I think back to my own high school reunion, specifically to the insecurities and jealousies that bubbled up as if I’d traveled back in time, and realize my friend is right. There’s a place for both kinds of friendships. I’m only 28. There are years—decades!—still ahead, and one day in the not-too-far future my new friends will be new old friends. They’ll be the ones who knew me before I had kids. Before my kids had kids.
They’ll be lifers.
It’s crunch time. There are only five weeks left of the year and the same number of dates. I’ve had a surprisingly easy time finding potential BFFs thus far—between setups and mixers and my essay, I’ve been able to schedule some weeks ahead—but now, just as I’m nearing the end, I’ve tapped out all my resources. The next two get-togethers are on the calendar (Celia the boutique manager and Joanna, an ex–Tripp Lake Camper who recently moved to town) but then I’m at a loss. Part of me feels like, enough already. Once I have forty-nine dates to show for this search, do I really need to scrape up three more just to make the number prettier? But I’m not one to give up, and what if girl-date 52 is The One? It could happen.
The holiday season, for all its good tidings and comfort and joy, is sucky for friend-making. Schedules don’t allow for girl-dates. They’re too packed full of holiday parties and vacations and family time and old friends. Potential friends are not top priority.
Like everything in this world, friending has seasons. This particular calendar mirrors the academic year. In September,
people want to start fresh and welcome new pals into their lives. You can friend like crazy for about three months. Then, the holidays. Potential BFFs retreat to the comfort of old friends and family and too much eggnog. Come January, attitudes turn around in the wake of our second fresh start. As winter turns to spring it only gets better—warm weather! walks along the lake!—until summer hits. Suddenly weddings and vacations take precedence over fledgling connections.
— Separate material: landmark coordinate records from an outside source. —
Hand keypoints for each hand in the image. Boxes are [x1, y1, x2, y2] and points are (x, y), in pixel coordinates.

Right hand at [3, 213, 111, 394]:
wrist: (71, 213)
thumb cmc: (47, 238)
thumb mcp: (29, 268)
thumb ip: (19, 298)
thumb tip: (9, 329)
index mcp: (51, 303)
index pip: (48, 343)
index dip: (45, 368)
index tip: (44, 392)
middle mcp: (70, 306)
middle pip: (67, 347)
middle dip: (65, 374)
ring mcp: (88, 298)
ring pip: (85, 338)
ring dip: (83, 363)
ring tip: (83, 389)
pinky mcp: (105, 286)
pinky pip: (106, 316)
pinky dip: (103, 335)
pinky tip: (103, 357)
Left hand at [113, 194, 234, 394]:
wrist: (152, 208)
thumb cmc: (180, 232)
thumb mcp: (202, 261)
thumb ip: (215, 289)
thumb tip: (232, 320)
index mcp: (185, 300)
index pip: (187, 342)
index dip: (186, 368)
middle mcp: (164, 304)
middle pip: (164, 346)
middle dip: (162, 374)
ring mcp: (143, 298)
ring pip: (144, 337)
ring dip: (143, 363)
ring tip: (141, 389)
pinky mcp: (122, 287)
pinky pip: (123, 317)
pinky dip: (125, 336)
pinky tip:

And then the cycle starts anew.
Unfortunately, my project ends smack in the middle of the holiday rut. My would-be pals have no extra time for themselves, much less for me. The phrase “let’s get together after the new year” gets thrown around a lot. That, however, doesn’t work with my plan.
I ask everyone I know for advice. “Where should I try to meet someone? I’ve exhausted my options.”
“How about a religious event?”
“Already did it.”
“A meetup group?”
“Same.”
“Have you tried getting fixed up, or—oh, I know!—how about an airplane?”
“Done and done.”
“Something will come up,” my mom tells me over the phone. I’m on my way to pick up the final ingredients for tonight’s chicken curry dinner. “You’re the best friender there is.”
Awww, Mom.
It’s November, it’s cold, and while the walk to the grocery store is short, it’s still outdoors. I’d been cooking in my comfy around-the-house clothes when I realized I was
short an onion and some green curry, so I threw on my pink-and-orange-striped pom-pom hat, an old winter coat, and my slippers. I’m wearing an extra-large white V-neck T-shirt that says “Team Bill”—it’s the family uniform when we do the Leukemia and Lymphoma Society’s Light the Night walk in honor of my dad—and gray sweatpants. Not cute, fitted Lululemon ones that make my butt look great. Ratty, stained, old sweats that I probably should have thrown out years ago. I look homeless.
Next to the cheese section, I do a double take.